Pauline Gilmour Hatch (1871–1955) was an American composer and hymnwriter.

== Life ==
Pauline Gilmour Hatch was the only daughter of Henry Lake Gilmour, a dentist and Methodist hymnwriter, editor, and choir director. She was born at either Cape May, or Wenonah, New Jersey, on April 3, 1871. She manifested a great love for music at an early age, which was encouraged and cultivated in a musical atmosphere, William J. Kirkpatrick being her first instrumental teacher. Later she received a diploma from the South Jersey Institute, Bridgeton, New Jersey, and also took a course at Richard Zeckwer's Conservatory of Music in Philadelphia. An organist, she sometimes accompanied her father who often sang at Christian meetings.

She married H. Morgan Hatch, of Delair, New Jersey, on October 30, 1903. Hatch was a member of a family of early Camden settlers. He worked as a Pennsauken tax collector, director of Merchantville National Bank and Trust Co. and proprietor of the former N. J. Auto and Supply Co. He died in 1952. They had one son, Paul, who died in 1943.

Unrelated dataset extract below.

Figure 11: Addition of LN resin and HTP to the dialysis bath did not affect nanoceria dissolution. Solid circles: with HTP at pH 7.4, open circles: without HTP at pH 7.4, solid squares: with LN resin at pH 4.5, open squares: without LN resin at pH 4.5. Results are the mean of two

Pauline lived for many years at Pennsauken. She died at her home, 6900 River Rd., Pennsauken, on Wednesday, November 9, 1955, aged eighty-four, and was buried in Arlington Cemetery, Pennsauken.

== Music ==
According to Anthony Johnson Showalter, among her best and most popular compositions are "Volunteers, to the Front", "Our Dearly Loved Banner", "Jesus, Refuge of My Soul" and "Peace Hymn of Nations", "all of which show talent of a high order, coupled with thorough scholarship". Her compositions were published in numerous hymnals.

== Sources ==

- Showalter, A. J. (1904). The Best Gospel Songs and Their Composers. Dalton, GA: The A. J. Showalter Co.; Dallas, TX: The Showalter-Patton Co. p. 276.
- "Obituaries: Mrs. Pauline G. Hatch". Courier-Post. Camden, New Jersey. Thursday, November 10, 1955. p. 4.
- "Pauline Gilmour Hatch". Hymnary.org. Accessed July 12, 2022.
- "Pauline Gilmour Hatch". Hymntime.com. Accessed July 12, 2022.